Liebe Mitbürgerinnen und Mitbürger,

heute vor 79 Jahren befreite die 322. Infanteriedivision der 60. Armee der ersten Ukrainischen Front das KZ Auschwitz- Birkenau. Damals bot sich den Soldaten ein grauenhaftes Bild des Schreckens, ein Bild, das zu beschreiben sich nur so zusammenfassen lässt: Gequälte, Leidende und Getötete, die nur deshalb leiden mussten, weil sie entweder jüdischen Glaubens waren, weil sie Sinti oder Roma waren, überzeugte Christen waren oder politisch Andersdenkende waren. Heute, 79 Jahre nachdem das KZ Auschwitz Birkenau befreit wurde, müssen wir leider feststellen, dass unsere Demokratie, die leider keine Selbstverständlichkeit ist, wieder aktiv geschützt werden muss. Denn die Rechtsradikalen und Rechtsextremisten sind munter dabei, diesen demokratischen Staat von innen und außen auszuhöhlen.
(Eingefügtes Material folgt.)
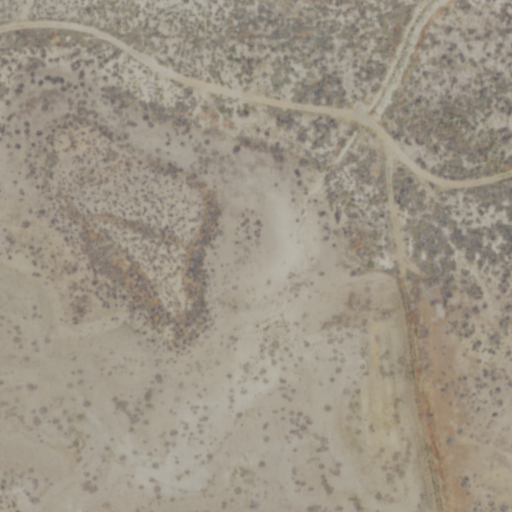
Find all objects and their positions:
road: (262, 94)
road: (420, 331)
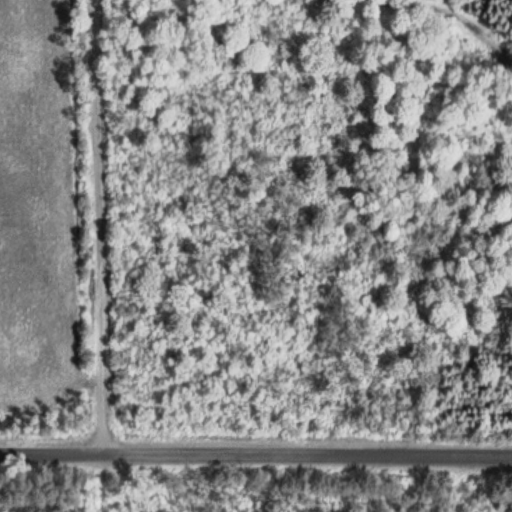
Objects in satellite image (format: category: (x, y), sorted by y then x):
road: (97, 222)
road: (256, 447)
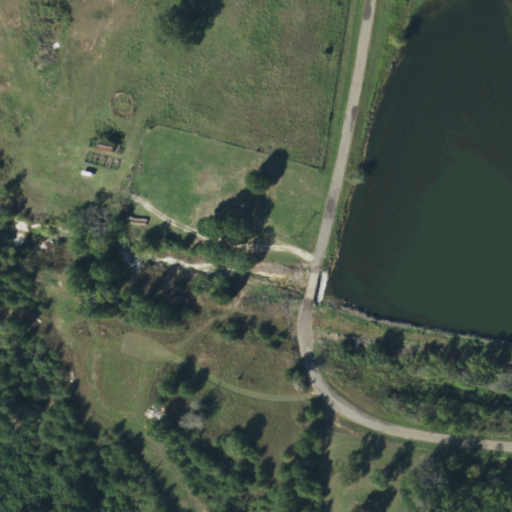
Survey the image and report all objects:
road: (338, 282)
railway: (255, 301)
Da werden in einer Potsdamer Villa Deportationsphantasien geschmiedet und Aussagen wie “Deutschland den Deutschen” in einer Diskothek in Bayern skandiert und es werden Menschen, die zu Minderheiten gehören, diskriminiert und die Würde des Menschen seitens einer bestimmten Partei, die im Bundestag vertreten ist und gerade in ostdeutschen Bundesländern nach der Macht greift, ganz offen und unverschämt in Frage gestellt. Das, was in Potsdam und anderswo geschehen ist, erinnert an das dunkelste Kapitel der deutschen Geschichte, nämlich die Nazi-Tyrannei. Nie, meine Damen und Herren, war die Demokratie so bedroht wie heute und es wird immer deutlicher, dass das Postulat, der Grundkonsens nach dem Zusammenbruch des Faschismus, “nie wieder” gerade jetzt ist. Wir sind alle dazu aufgerufen, auch in den demokratischen Parteien, der Zivilgesellschaft, den Gewerkschaften und den Kirchen, Widerstand zu leisten gegen jene Kräfte von rechts, denen der Rechtsstaat ein Dorn im Auge ist. Die Zahl der antisemitischen und rassistischen Übergriffe nimmt erschreckend zu und bei den Wahlen feiern Rechtsradikale fröhliche Urständ. Der ehemalige Bundesverfassungsrichter Voßkuhle warnt sogar davor, dass die Demokratie, in der meine Generation, ich bin Jahrgang 1955 geboren, nur eine kurze Phase der Geschichte sei. Nun, ich bekenne mich zu dieser Demokratie, und weiß, dass sie tatsächlich täglich neu erkämpft werden muss.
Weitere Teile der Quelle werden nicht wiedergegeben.